# Myths Fallacies and Foibles #3: R²

## It’s popular and feels sophisticated.

Especially if it’s ‘high’.

R² or r² is a number which has been squared. Or is it?

Higher is better. Or is it?

There are actually a number of ‘fallacies’ around the use of R^{2} or r^{2}. First let’s distinguish between the big letter R and the little letter r. The little r^{2} is for simple regression, where you just have one predictor, and one predicted variable. (Like value *y* is predicted by size *x*). It is also called the powerful-sounding *coefficient of determination*.

The capital R^{2} is used in multivariate regression. In other words there are several predictors. (like size, lot size, number of doors, number of bedrooms, or distance to downtown). It may then be called the *multiple coefficient of multiple determination*.

R^{2} is a measure of **linear dependence** of one variable on another. This definition itself gives a couple of important clues to solve the mystery questions. “Linear” means that the relationship is “linear in the parameters,” but does not need to be linear in the variables themselves.

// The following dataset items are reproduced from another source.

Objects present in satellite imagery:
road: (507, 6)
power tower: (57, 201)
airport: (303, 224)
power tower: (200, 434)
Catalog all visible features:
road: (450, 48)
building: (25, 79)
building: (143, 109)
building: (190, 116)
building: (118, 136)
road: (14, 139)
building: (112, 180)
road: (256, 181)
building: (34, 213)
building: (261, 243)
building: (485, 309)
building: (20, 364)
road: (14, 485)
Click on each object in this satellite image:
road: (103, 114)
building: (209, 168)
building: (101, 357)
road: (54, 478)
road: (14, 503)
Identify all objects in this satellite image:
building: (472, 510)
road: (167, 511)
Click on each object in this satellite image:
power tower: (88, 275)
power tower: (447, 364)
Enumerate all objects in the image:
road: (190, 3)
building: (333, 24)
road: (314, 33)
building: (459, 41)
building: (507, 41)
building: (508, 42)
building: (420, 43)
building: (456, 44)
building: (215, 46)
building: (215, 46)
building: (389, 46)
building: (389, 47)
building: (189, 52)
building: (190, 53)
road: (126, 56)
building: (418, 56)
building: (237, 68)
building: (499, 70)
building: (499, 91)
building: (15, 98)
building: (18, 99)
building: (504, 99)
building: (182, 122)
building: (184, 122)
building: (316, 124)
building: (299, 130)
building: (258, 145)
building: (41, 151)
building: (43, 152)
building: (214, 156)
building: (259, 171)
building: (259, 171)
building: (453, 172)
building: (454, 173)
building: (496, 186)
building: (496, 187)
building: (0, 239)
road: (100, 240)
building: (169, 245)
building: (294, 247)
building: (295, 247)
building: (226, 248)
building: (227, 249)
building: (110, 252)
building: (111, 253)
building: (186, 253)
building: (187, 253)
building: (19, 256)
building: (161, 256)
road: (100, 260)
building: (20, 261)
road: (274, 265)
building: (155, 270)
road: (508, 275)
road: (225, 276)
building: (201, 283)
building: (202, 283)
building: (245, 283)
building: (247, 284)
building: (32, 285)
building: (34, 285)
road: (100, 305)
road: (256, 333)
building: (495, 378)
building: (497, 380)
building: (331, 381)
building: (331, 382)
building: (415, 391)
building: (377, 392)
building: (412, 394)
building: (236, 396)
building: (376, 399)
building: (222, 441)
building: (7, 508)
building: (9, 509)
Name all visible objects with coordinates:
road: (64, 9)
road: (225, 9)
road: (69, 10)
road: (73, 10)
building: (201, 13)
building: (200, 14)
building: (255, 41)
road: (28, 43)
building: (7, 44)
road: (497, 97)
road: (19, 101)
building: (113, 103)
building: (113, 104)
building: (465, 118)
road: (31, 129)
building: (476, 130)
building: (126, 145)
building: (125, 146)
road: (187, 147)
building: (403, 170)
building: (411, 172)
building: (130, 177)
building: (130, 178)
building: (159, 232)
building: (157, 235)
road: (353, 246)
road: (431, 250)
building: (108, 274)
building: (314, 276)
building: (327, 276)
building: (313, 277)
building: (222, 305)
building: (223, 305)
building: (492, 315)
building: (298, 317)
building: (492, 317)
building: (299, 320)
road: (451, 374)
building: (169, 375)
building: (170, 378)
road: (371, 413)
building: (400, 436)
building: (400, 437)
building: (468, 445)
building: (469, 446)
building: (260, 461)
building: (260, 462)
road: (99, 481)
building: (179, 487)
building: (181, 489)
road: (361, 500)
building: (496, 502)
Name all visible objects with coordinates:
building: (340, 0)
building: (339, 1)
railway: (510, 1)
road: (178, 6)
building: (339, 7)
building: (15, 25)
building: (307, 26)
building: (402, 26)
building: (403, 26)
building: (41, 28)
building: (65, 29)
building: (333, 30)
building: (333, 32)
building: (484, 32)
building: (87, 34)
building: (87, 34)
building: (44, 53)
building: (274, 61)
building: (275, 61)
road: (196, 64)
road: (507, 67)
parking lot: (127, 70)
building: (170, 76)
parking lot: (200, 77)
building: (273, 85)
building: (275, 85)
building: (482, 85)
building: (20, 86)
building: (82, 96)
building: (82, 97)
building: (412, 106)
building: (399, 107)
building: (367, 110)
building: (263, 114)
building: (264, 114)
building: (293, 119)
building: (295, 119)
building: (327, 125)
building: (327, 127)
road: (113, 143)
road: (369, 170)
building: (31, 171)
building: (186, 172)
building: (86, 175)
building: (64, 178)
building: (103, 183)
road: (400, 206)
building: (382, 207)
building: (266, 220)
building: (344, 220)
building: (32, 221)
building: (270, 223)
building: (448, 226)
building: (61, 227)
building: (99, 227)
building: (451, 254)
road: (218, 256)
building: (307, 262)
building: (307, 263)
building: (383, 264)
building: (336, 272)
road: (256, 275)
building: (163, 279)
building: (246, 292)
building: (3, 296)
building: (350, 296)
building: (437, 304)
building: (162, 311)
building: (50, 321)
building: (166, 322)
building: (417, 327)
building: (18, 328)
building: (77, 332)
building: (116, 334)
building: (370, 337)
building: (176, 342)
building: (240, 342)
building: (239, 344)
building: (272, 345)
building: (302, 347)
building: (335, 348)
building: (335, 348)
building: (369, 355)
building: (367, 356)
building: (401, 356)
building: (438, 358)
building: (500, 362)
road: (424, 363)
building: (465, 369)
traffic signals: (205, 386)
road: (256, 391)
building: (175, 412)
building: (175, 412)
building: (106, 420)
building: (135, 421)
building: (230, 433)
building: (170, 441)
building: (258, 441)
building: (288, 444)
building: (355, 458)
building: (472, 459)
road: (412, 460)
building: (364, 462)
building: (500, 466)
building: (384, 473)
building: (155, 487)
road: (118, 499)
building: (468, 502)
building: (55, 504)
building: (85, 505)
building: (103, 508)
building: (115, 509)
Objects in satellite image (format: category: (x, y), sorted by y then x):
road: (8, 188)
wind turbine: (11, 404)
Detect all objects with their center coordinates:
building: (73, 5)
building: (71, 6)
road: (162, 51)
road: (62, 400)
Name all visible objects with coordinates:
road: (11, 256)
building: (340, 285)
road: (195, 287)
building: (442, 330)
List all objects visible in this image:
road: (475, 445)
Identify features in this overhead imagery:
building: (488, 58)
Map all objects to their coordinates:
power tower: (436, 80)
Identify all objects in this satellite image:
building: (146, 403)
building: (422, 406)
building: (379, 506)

These parameters (or coefficients) are like ‘adjustments’ in appraisal – but different in amount. (Those familiar with the polynomial curves we use in the *Stats, Graphs, and Data Science ^{1}* class may remember that even though the polynomials are curved, the regression is still linear in the parameters (coefficients). If this is confusing, then the first point of this blog is simpler: for nonlinear coefficients, R

^{2}is different, very different.

The second word “dependence,” must be decided *before* you run the regression. The data itself tells you nothing about which variable depends on the other. You, the appraiser, the analyst, the data scientist, the asset economist – must decide what depends on what, *before* you push the regress button.

R^{2} does measure the *goodness of fit* – how well a particular line fits the data. It minimizes the sum of the squared distances between the line itself, and each data point. Because each distance (deviation) is squared, outliers have greater influence. (So the *least* similar comps are given extra weight — another fallacy for another day . . .)

I carry a list around in my wallet with several *other* data issues which must always be considered along with “how high is the r-squared?” Ready?

- Outliers
- Slope of the line
- Influential data points
- Number of data points
- The domain (smallest to the largest)
- Linearity
- Nature of the problem
- Deviations unevenly distributed
- Pragmatic (economic) relevance
- Data transformations made, or should have been made

In some cases, a higher R^{2} (or r^{2}) is a good thing. In other cases it is not. It depends . . .

*(Please note: r-squared is completely different from the R software package.)*